Thursday, September 1, 2011

No, I Didn't Try The Meatballs

Some time ago I wrote an article about shopping in New Haven. I oh-so-imaginatively called it New Haven: Not Just IKEA because it was about a select number of shops that are less obvious than the city's most brightly-painted, visible-from-the-highway, really freaking big store. About ten local Patch sites ran the story. The editor of one of them, however, decided to change the headline to New Haven: Food, Culture, and IKEA. This is the kind of thing that's really embarrassing when you're a writer. Because while some readers know that writers usually don't provide their own headlines, most do not.
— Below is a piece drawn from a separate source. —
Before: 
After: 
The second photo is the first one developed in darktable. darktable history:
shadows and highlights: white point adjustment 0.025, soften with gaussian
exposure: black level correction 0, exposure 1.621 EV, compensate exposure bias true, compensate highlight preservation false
They - reasonably - then get all confused about why a headline promising food, culture, and tasteful flat-packed Swedish furniture in fact delivers none of those things.

And of course it also popped up on the radar of the marketing people at the New Haven IKEA, who contacted me to say, in a very polite way, "Wha??" And I said I didn't write the headline, and they invited me to tour the store, and I said sure why not, and so I went over to the Elm City to get some inside information about meatballs and umlauts while following those familiar arrows on the floor.

It's always tempting to be around housewares and furniture and all the little decorating bits and pieces you could want, because though I love looking at that stuff, I rarely buy any. In fact I own basically two pieces of furniture. (However, I realized they both come from IKEA.) When you move a lot, you develop rather a phobia about accumulating things - it's really nice when everything you own can either be rolled up or taken apart and shoved into your small car. So though I was persuaded to sign up for a "Family" discount card, I didn't buy anything. But here are a few things I learned on my tour:

-The cinnamon buns are pretty good. Roughly half my daily allotment of calories, but good.
-IKEA sells appliances. Who knew? They're made by Whirlpool, but they say IKEA.
-The store has a section called "As Is," right near the exit, where items which have been returned without directions, or displayed in the store - sometimes for just a short time - are sold at crazily marked-down prices.
-There's a fiber called lyocell, which is used to make a fabric that's similar to cotton but that uses less water to produce. It's made from wood.
-IKEA's thing at the moment is small spaces - how to set them up, maximize them, decorate them, etc. If my little efficiency could have seen the "small" model apartments, it would have cried. But for normal people the spaces would indeed be considered small, and if this means there's some kind of anti-McMansion trend, I'm all for it.
-The idea for the restaurant part of the store came about because people were giving up on their shopping at lunchtime. Now it's a huge draw in itself. (And it's just huge - the one in New Haven can accommodate about 400 people.)

So anyway, if you do go shopping in New Haven, go to the small boutiques but yes, also go to IKEA. And by all means try some culture and food, too. Just don't ever believe what you read in a headline!